> [Problem description]:
Of the material below, only the lines from the line containing "Image: Vinita Bisht" down to the line containing "Stars spotted! What's this?" belong in the answer, written out exactly.

━━━

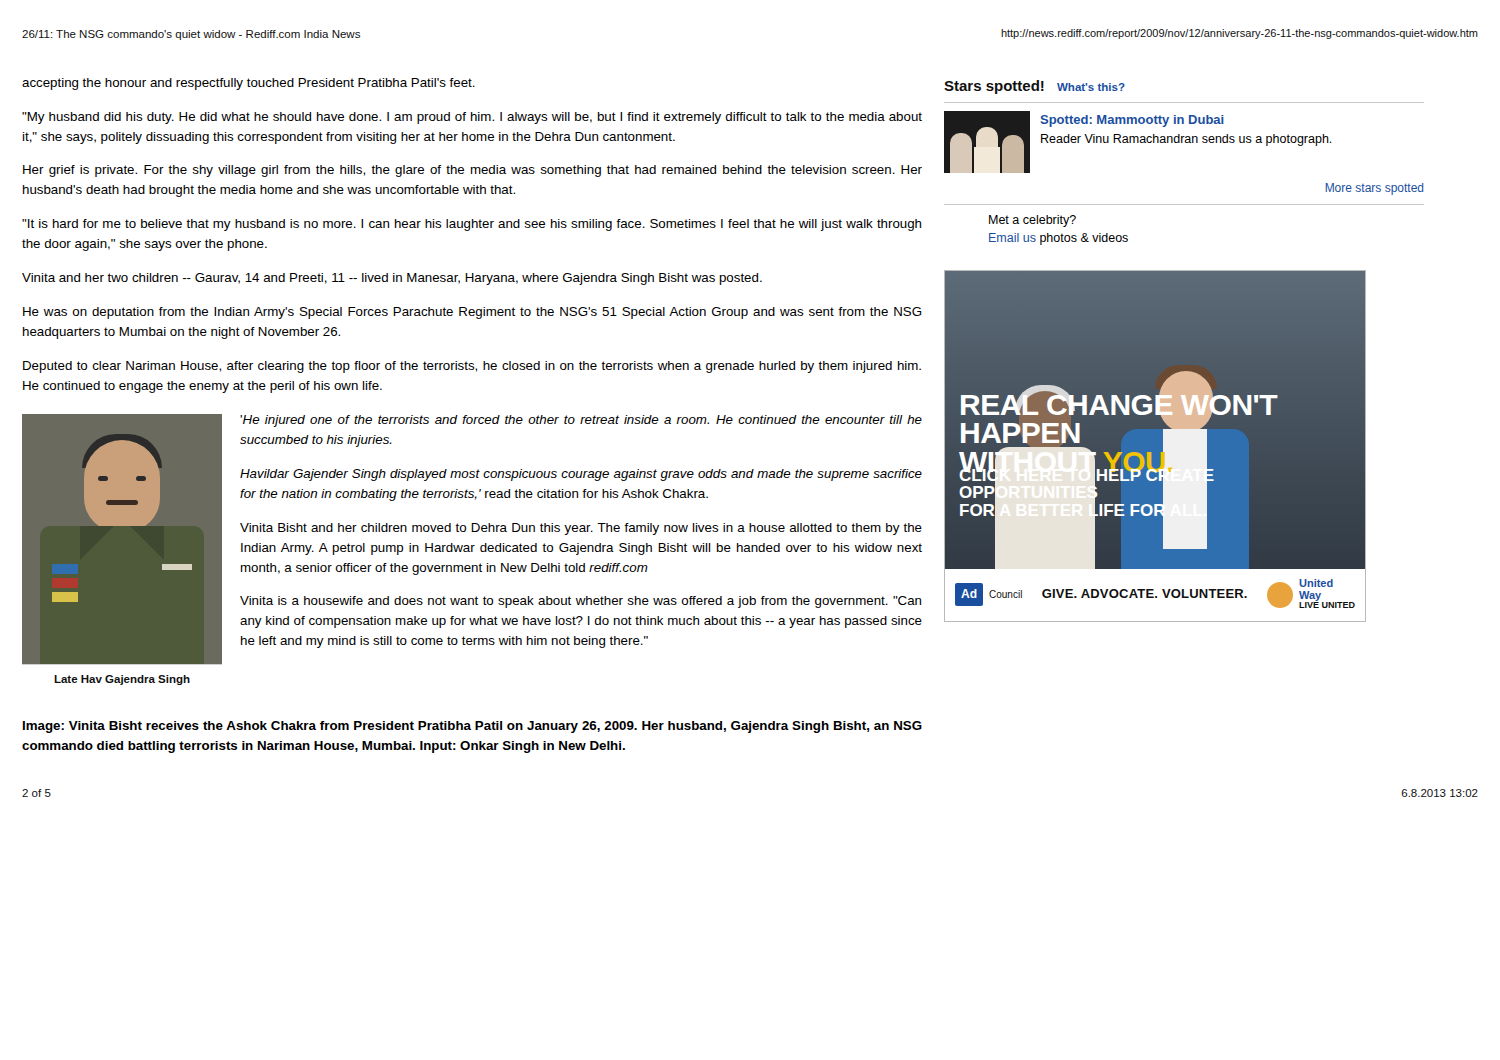26/11: The NSG commando's quiet widow - Rediff.com India News
http://news.rediff.com/report/2009/nov/12/anniversary-26-11-the-nsg-commandos-quiet-widow.htm
accepting the honour and respectfully touched President Pratibha Patil's feet.
"My husband did his duty. He did what he should have done. I am proud of him. I always will be, but I find it extremely difficult to talk to the media about it," she says, politely dissuading this correspondent from visiting her at her home in the Dehra Dun cantonment.
Her grief is private. For the shy village girl from the hills, the glare of the media was something that had remained behind the television screen. Her husband's death had brought the media home and she was uncomfortable with that.
"It is hard for me to believe that my husband is no more. I can hear his laughter and see his smiling face. Sometimes I feel that he will just walk through the door again," she says over the phone.
Vinita and her two children -- Gaurav, 14 and Preeti, 11 -- lived in Manesar, Haryana, where Gajendra Singh Bisht was posted.
He was on deputation from the Indian Army's Special Forces Parachute Regiment to the NSG's 51 Special Action Group and was sent from the NSG headquarters to Mumbai on the night of November 26.
Deputed to clear Nariman House, after clearing the top floor of the terrorists, he closed in on the terrorists when a grenade hurled by them injured him. He continued to engage the enemy at the peril of his own life.
Late Hav Gajendra Singh
'He injured one of the terrorists and forced the other to retreat inside a room. He continued the encounter till he succumbed to his injuries.
Havildar Gajender Singh displayed most conspicuous courage against grave odds and made the supreme sacrifice for the nation in combating the terrorists,' read the citation for his Ashok Chakra.
Vinita Bisht and her children moved to Dehra Dun this year. The family now lives in a house allotted to them by the Indian Army. A petrol pump in Hardwar dedicated to Gajendra Singh Bisht will be handed over to his widow next month, a senior officer of the government in New Delhi told rediff.com
Vinita is a housewife and does not want to speak about whether she was offered a job from the government. "Can any kind of compensation make up for what we have lost? I do not think much about this -- a year has passed since he left and my mind is still to come to terms with him not being there."
Image: Vinita Bisht receives the Ashok Chakra from President Pratibha Patil on January 26, 2009. Her husband, Gajendra Singh Bisht, an NSG commando died battling terrorists in Nariman House, Mumbai. Input: Onkar Singh in New Delhi.
Stars spotted! What's this?
Spotted: Mammootty in Dubai Reader Vinu Ramachandran sends us a photograph.
More stars spotted
Met a celebrity?
Email us photos & videos
Real change won't happen
without you.
Click here to help create opportunities
for a better life for all.
Ad
Council
GIVE. ADVOCATE. VOLUNTEER.
United
WayLIVE UNITED
2 of 5
6.8.2013 13:02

━━━

> [Solution for this exercise]:
Image: Vinita Bisht receives the Ashok Chakra from President Pratibha Patil on January 26, 2009. Her husband, Gajendra Singh Bisht, an NSG commando died battling terrorists in Nariman House, Mumbai. Input: Onkar Singh in New Delhi.
Stars spotted! What's this?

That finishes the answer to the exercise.